3D design also influenced the kitchen, which has become the centrepiece of the house.

“We were in the cinema watching The Incredibles when it came out, and when it came to the first time they were in their kitchen in the movie, she leaned over and said, ‘I want my kitchen to be like that.’”

The result is cartoon-like, fifties space-age design, with surfaces that slope back towards the wall. Fredrickson describes the style of the house as a cross between Austrian modernist Adolf Loos and 1930s craftsman design, the predominant style in his San Diego neighbourhood, which he freely admits is a weird combination.

It’s not the first time that Fredrickson’s forays into the digital world have taken a surprising direction. He started his career in computers and design at the age of 16, when Apple released its second generation of desktop computers and his school got two of them.

“That was kind of a big deal. I did this demonstration of different ways of passive heating your house,” he remembers. “Then I went off to architecture school and computers were nowhere to be found.”

After graduating, he joined a 60-strong practice in Sacramento and designed schools with AutoCad, but grew dissatisfied with the company’s post-modern aesthetic.

Having sufficiently annoyed the management, he quit to study for a post-graduate degree, joining the inaugural year of the University of San Diego’s architecture degree programme, led by future MIT dean Adele Santos. Then the recession hit, and university budgets were slashed.

Fredrickson’s professors had never seen anything like his virtual mall, created in Form Z

“The six of us who actually already had our undergraduate degree were able to finish the programme and graduate. I like to joke with people that my education cost $1.6 million, because the university had spent something like $10 million on the course.”

As part of his degree, Fredrickson created a virtual mall using one of the early virtual reality programs, Form Z. The project baffled his professors, who had never seen anything like it, but led to an approach from computer games developer Angel Studios, which was later bought by Rockstar, the software firm behind the infamous Grand Theft Auto series.

Starting out as an artist and ending up as a games designer, Fredrickson spent years developing games that weren’t released, before working on Microsoft’s popular Midtown Madness series, recreating real cities for players to race through, taking any route they wanted.

He then developed a similar game for Rockstar, Midnight Madness, travelling the world to take footage of real cities to recreate. That game was the forerunner of Grand Theft Auto, which also allows users to deviate from the core game, interacting with objects, buildings, pedestrians and policemen.

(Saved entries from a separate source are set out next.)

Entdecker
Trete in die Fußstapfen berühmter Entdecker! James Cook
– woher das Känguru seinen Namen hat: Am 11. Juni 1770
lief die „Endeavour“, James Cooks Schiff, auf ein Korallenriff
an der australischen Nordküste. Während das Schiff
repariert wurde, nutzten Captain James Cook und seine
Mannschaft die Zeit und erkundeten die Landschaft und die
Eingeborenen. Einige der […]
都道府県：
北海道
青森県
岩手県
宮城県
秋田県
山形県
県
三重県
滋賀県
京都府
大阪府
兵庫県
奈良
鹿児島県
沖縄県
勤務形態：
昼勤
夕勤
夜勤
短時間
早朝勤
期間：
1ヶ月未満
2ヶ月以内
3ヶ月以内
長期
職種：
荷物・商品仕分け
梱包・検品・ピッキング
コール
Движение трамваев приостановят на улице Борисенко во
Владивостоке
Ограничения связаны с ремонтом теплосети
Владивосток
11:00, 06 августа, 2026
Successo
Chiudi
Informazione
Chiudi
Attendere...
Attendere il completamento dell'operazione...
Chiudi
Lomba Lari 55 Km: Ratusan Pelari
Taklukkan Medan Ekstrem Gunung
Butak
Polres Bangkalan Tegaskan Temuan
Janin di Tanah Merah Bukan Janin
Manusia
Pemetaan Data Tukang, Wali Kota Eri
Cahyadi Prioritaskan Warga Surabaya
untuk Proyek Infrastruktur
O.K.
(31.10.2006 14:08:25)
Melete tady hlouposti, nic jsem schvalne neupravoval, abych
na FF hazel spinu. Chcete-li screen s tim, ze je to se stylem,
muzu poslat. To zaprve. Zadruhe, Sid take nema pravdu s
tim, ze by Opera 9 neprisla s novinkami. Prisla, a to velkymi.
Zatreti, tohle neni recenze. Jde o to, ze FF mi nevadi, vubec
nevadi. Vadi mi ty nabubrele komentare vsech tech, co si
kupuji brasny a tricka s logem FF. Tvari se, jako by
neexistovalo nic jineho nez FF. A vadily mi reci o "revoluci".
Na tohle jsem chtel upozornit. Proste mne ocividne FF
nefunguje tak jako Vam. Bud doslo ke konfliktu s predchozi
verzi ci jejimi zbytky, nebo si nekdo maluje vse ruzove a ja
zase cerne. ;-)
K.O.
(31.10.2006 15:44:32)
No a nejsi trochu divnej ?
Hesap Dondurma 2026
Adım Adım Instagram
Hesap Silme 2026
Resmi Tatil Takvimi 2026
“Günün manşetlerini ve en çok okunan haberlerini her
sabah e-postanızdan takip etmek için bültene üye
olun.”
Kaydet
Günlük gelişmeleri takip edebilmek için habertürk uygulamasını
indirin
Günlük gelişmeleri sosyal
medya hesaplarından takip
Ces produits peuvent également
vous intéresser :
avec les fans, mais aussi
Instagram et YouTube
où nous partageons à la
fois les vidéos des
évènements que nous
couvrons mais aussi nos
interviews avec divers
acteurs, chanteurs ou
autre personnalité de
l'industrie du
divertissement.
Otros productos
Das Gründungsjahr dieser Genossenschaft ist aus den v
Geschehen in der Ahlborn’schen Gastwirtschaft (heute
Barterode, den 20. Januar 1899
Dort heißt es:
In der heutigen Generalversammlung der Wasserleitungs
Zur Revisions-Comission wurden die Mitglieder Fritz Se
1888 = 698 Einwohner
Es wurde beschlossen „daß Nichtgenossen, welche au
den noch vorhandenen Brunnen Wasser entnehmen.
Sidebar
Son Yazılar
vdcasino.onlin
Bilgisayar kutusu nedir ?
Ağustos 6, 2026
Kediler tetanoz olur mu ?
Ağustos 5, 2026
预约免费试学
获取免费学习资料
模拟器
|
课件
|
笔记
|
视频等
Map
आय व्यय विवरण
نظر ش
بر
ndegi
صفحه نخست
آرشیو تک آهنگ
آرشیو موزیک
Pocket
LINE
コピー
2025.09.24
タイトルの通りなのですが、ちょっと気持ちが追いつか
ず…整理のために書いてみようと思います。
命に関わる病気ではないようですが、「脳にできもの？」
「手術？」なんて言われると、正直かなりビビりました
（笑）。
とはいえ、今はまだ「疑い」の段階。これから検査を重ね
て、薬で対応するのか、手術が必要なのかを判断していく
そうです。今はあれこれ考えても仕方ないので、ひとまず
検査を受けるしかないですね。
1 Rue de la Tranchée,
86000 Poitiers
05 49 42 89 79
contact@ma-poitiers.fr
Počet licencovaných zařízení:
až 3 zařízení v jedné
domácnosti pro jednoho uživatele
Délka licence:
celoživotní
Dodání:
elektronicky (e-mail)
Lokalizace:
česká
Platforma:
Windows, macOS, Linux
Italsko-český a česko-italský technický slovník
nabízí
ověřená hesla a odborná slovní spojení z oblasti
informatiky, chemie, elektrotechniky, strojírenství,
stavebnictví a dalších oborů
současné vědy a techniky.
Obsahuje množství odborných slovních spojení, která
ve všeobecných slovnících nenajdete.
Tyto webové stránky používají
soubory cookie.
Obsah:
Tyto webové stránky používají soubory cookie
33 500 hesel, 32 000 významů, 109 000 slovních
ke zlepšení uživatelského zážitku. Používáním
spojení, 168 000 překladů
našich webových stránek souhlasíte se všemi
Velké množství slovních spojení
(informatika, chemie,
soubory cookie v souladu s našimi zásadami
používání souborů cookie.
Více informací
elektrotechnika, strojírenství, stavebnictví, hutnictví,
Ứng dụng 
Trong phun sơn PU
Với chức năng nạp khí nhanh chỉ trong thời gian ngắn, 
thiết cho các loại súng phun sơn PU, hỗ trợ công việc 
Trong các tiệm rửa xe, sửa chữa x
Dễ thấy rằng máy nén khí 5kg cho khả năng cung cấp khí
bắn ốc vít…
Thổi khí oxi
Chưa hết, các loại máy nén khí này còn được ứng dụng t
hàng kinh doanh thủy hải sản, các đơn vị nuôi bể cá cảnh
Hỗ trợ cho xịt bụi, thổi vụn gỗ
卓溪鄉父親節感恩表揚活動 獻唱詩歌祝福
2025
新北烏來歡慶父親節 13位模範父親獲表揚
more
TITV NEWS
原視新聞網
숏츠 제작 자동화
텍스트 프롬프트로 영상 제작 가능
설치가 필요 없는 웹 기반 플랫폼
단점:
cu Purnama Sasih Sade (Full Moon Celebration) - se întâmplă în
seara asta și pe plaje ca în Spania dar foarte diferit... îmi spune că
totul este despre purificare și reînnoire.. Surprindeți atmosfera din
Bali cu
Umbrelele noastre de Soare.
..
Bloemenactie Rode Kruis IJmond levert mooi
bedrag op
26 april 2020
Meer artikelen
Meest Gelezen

The intelligent objects with which the main character interacts in Grand Theft Auto are the next step for FormFonts.

Intelligent objects that respond to spatial stimuli and building regulations will be part of the next generation of 3D design — building information modelling — which will allow architects to design models that automatically respond to environmental factors, regulations and geometrical data.

But, according to Fredrickson, don’t hold your breath for that development. “We’ve offered intelligent objects, and we’re always discussing it. There is still some time before it’s going to happen.”

Designing The Incredible kitchen




Fredrickson used Google SketchUp in 2002 to design his family home in San Diego.




The family kitchen today, inspired by the animated film, The Incredibles.